**** DATA EXTRACT

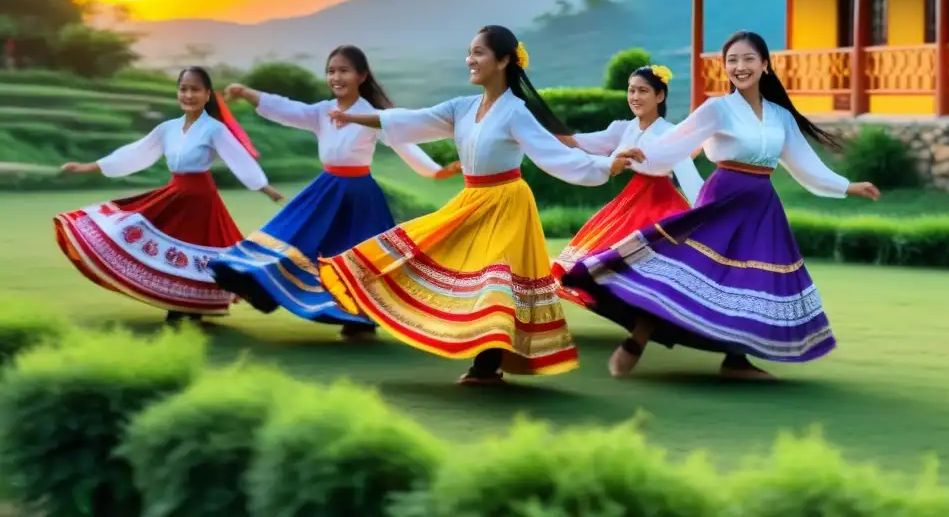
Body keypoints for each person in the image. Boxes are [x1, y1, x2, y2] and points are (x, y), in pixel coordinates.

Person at [318, 25, 630, 385]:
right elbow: (410, 120)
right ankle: (471, 354)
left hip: (508, 203)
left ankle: (487, 366)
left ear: (503, 61)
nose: (470, 59)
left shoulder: (516, 112)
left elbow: (554, 156)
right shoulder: (461, 108)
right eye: (469, 52)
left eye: (478, 52)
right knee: (436, 257)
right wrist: (354, 116)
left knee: (495, 282)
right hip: (472, 200)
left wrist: (607, 165)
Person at [562, 31, 881, 381]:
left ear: (764, 64)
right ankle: (638, 339)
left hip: (761, 207)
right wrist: (627, 158)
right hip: (722, 199)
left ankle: (736, 361)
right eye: (732, 60)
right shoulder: (717, 108)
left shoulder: (779, 116)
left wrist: (847, 185)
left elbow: (804, 163)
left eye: (747, 59)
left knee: (749, 279)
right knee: (690, 270)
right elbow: (672, 144)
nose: (739, 67)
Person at [207, 45, 461, 338]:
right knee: (293, 237)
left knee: (357, 258)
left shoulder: (372, 116)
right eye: (331, 71)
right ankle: (264, 287)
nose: (336, 77)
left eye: (344, 70)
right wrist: (248, 94)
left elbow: (405, 145)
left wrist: (435, 171)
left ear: (361, 75)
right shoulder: (321, 112)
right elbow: (288, 109)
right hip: (325, 191)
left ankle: (359, 320)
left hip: (360, 197)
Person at [54, 66, 283, 324]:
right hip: (175, 194)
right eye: (183, 89)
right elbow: (135, 153)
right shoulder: (168, 129)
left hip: (200, 200)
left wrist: (265, 188)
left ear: (207, 95)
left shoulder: (214, 129)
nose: (188, 95)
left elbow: (238, 159)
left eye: (195, 89)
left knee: (196, 253)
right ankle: (179, 304)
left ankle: (191, 307)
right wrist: (87, 167)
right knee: (148, 239)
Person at [552, 64, 704, 309]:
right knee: (601, 261)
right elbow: (578, 142)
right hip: (630, 201)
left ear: (660, 96)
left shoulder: (670, 134)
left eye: (643, 91)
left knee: (647, 265)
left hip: (659, 205)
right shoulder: (623, 129)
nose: (635, 97)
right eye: (631, 91)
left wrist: (709, 210)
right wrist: (537, 132)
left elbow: (690, 179)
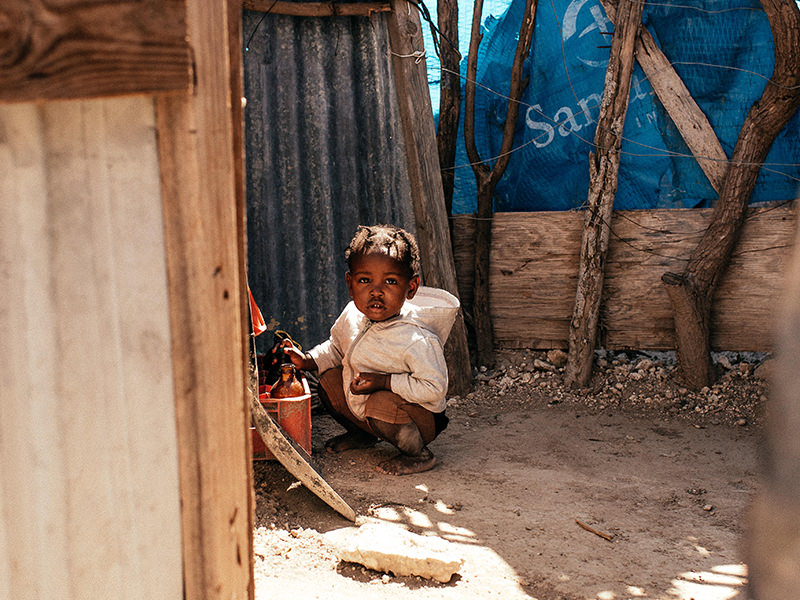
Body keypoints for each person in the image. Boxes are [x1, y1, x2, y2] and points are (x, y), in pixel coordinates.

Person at [282, 224, 459, 475]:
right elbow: (336, 348)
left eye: (390, 281)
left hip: (418, 419)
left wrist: (384, 382)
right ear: (350, 283)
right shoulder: (352, 315)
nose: (376, 291)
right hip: (367, 408)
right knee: (329, 382)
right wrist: (308, 359)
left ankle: (419, 454)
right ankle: (363, 435)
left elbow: (434, 388)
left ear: (411, 287)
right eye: (365, 280)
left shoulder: (416, 339)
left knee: (380, 403)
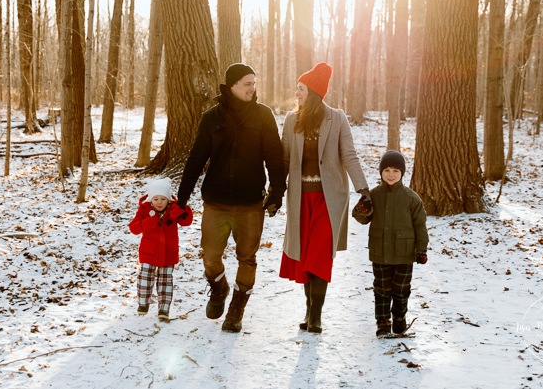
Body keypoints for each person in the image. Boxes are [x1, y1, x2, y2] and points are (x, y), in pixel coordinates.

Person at [176, 63, 287, 333]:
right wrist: (182, 198)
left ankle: (237, 308)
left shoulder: (263, 116)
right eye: (247, 83)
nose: (253, 88)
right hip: (216, 202)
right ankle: (219, 288)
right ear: (233, 86)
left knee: (247, 257)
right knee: (211, 257)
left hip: (251, 203)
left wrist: (276, 192)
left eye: (254, 82)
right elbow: (196, 159)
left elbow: (274, 157)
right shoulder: (211, 117)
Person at [279, 62, 370, 334]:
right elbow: (284, 160)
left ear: (314, 92)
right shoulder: (291, 120)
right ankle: (308, 309)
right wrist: (273, 190)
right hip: (300, 198)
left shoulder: (337, 118)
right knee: (305, 256)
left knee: (319, 255)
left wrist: (363, 189)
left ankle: (316, 315)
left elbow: (349, 156)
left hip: (329, 199)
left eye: (301, 89)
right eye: (297, 89)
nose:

********

— ASSIGNMENT —
Using the material above, print word for word the lines from the one holding "left hip: (251, 203)" through the last line.

— RESPONSE AREA —
left hip: (251, 203)
left wrist: (276, 192)
left eye: (254, 82)
right elbow: (196, 159)
left elbow: (274, 157)
right shoulder: (211, 117)
Person at [279, 62, 370, 334]:
right elbow: (284, 160)
left ear: (314, 92)
right shoulder: (291, 120)
right ankle: (308, 309)
right wrist: (273, 190)
right hip: (300, 198)
left shoulder: (337, 118)
right knee: (305, 256)
left knee: (319, 255)
left wrist: (363, 189)
left ankle: (316, 315)
left elbow: (349, 156)
left hip: (329, 199)
left eye: (301, 89)
right eye: (297, 89)
nose:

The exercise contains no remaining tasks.